▶ _The records_:

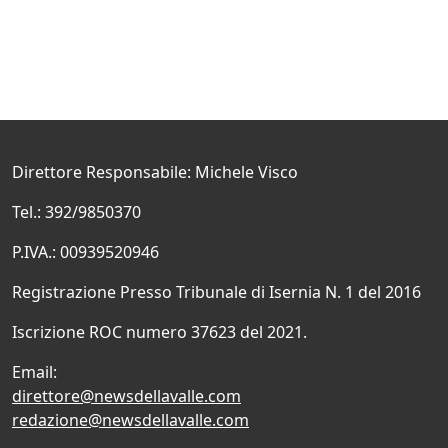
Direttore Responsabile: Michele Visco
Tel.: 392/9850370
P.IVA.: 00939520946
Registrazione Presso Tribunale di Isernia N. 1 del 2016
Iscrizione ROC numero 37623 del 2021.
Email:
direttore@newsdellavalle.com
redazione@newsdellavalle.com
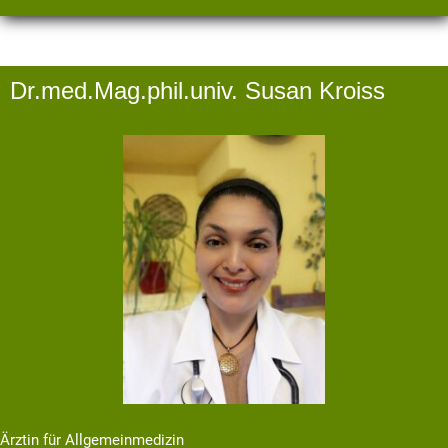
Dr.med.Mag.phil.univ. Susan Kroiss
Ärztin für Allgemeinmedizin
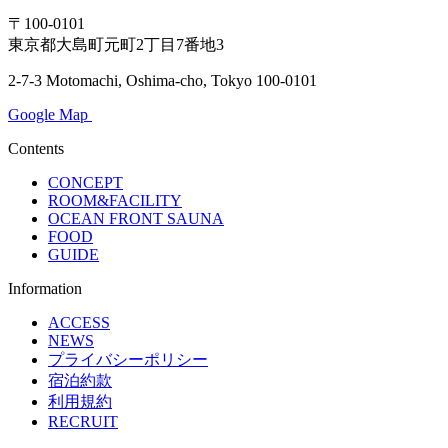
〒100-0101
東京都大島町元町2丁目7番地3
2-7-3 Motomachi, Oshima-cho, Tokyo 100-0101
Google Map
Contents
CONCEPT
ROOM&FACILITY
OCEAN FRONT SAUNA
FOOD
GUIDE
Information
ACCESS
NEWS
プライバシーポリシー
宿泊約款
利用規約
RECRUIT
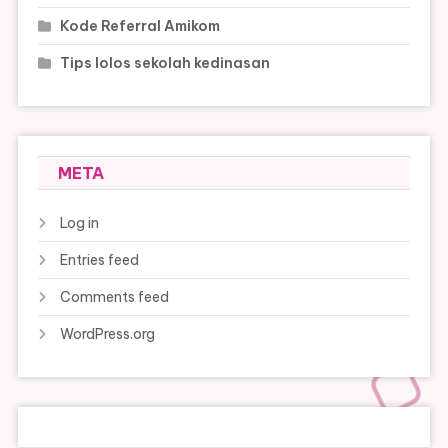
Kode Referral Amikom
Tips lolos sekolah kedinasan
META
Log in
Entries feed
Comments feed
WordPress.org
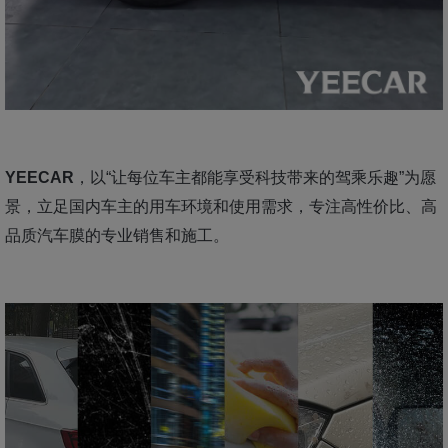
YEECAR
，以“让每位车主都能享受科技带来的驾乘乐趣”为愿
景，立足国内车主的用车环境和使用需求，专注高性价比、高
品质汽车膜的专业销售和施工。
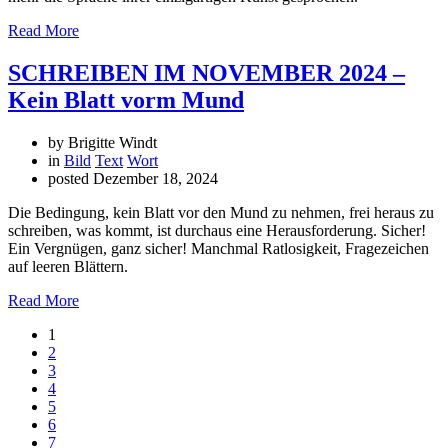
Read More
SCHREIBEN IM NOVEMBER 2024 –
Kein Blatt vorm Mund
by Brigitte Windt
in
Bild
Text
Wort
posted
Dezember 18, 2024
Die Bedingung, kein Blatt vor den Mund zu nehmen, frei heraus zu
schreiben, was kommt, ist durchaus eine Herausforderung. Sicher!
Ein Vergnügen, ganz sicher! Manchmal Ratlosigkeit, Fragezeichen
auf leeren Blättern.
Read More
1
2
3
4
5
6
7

...

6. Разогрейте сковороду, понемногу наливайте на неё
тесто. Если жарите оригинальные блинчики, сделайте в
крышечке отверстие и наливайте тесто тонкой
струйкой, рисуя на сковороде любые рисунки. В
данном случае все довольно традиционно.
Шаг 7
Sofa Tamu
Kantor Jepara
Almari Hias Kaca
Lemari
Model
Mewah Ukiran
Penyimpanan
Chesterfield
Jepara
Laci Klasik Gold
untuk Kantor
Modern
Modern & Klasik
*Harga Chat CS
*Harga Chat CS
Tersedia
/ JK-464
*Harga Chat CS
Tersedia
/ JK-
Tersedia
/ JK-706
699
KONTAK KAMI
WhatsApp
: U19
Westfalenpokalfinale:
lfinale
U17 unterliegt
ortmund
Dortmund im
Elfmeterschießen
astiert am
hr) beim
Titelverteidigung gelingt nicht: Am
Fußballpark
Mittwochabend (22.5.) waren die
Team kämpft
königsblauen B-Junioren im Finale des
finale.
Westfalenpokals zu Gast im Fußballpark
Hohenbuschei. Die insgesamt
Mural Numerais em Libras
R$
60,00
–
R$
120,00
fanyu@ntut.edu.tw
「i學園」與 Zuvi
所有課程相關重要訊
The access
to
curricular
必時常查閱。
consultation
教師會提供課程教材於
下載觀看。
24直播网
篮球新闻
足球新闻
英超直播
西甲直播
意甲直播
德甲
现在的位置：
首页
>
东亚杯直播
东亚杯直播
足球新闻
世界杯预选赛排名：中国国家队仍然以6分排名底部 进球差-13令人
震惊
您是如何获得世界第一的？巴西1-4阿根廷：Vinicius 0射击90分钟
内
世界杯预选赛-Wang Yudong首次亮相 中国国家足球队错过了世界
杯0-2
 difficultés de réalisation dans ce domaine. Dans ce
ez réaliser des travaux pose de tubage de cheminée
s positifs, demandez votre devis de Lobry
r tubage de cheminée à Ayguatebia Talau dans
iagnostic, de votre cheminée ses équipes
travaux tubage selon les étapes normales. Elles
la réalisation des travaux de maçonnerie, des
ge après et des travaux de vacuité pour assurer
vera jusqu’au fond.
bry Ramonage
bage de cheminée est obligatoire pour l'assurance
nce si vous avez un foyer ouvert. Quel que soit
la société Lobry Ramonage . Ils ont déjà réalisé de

▶ _Task prompt_:
Copy out each line of the data above that contains the string "Ramonage". Only matches with the same upper and lower case count.

▶ _Result of the task_:
bry Ramonage
la société Lobry Ramonage . Ils ont déjà réalisé de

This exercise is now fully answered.